To conclude - while we were able to find how many F-words it takes to be unsalvageably rated as R, we were not able to reasonably determine the direct cause of a swear word on critic score or domestic Box office revenue. This make sense, the amount of profanity a movie has directly flavors its content, and that flavoring might make it too spicy for some audiences. The tree model (however still inaccurate) helps us identify profanity breakpoints where PG-13 becomes R, and does a reasonable job predicting ratings. Box office revenue, on the other hand is a less direct response for our chosen predictors, and is more likely to be influenced by factors not present in the data set such as number of high-profile competing films or current economic cycle. And even though the quality of a screenplay is definitely taken into consideration by critics when evaluating a movie's quality, modern films predominantly use sight and sound as mediums to tell story. Both of which fall outside the purview of the data that we have collected.  

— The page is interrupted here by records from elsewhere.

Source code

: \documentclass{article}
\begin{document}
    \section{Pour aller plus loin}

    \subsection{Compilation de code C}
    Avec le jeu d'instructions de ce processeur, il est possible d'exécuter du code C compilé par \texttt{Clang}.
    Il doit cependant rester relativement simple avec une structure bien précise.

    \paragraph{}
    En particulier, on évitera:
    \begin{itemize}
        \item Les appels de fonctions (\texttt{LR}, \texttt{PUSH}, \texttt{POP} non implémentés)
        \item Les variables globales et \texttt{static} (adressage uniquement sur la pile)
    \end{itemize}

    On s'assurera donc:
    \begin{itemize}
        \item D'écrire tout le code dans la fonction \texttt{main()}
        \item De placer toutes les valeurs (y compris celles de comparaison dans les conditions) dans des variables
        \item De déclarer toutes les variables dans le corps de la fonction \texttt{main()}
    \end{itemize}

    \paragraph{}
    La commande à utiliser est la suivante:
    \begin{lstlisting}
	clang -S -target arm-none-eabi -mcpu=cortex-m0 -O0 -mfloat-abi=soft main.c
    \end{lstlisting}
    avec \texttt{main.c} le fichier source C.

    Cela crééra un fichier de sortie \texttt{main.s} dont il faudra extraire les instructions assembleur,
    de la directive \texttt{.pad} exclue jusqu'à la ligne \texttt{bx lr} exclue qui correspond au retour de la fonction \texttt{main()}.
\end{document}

It seems that Patrick Star was correct to a certain extent. Profanity definitely adds 'flavor' to a sentence or script. Flavor that might be deemed too spicy for certain audiences. But that spiciness isn't so much so that it is capable of influencing millions of dollars or sway entire hordes of critics. Perhaps it is a good thing to know that there is a limit on much disproportionate influence the Pareto Principal can have.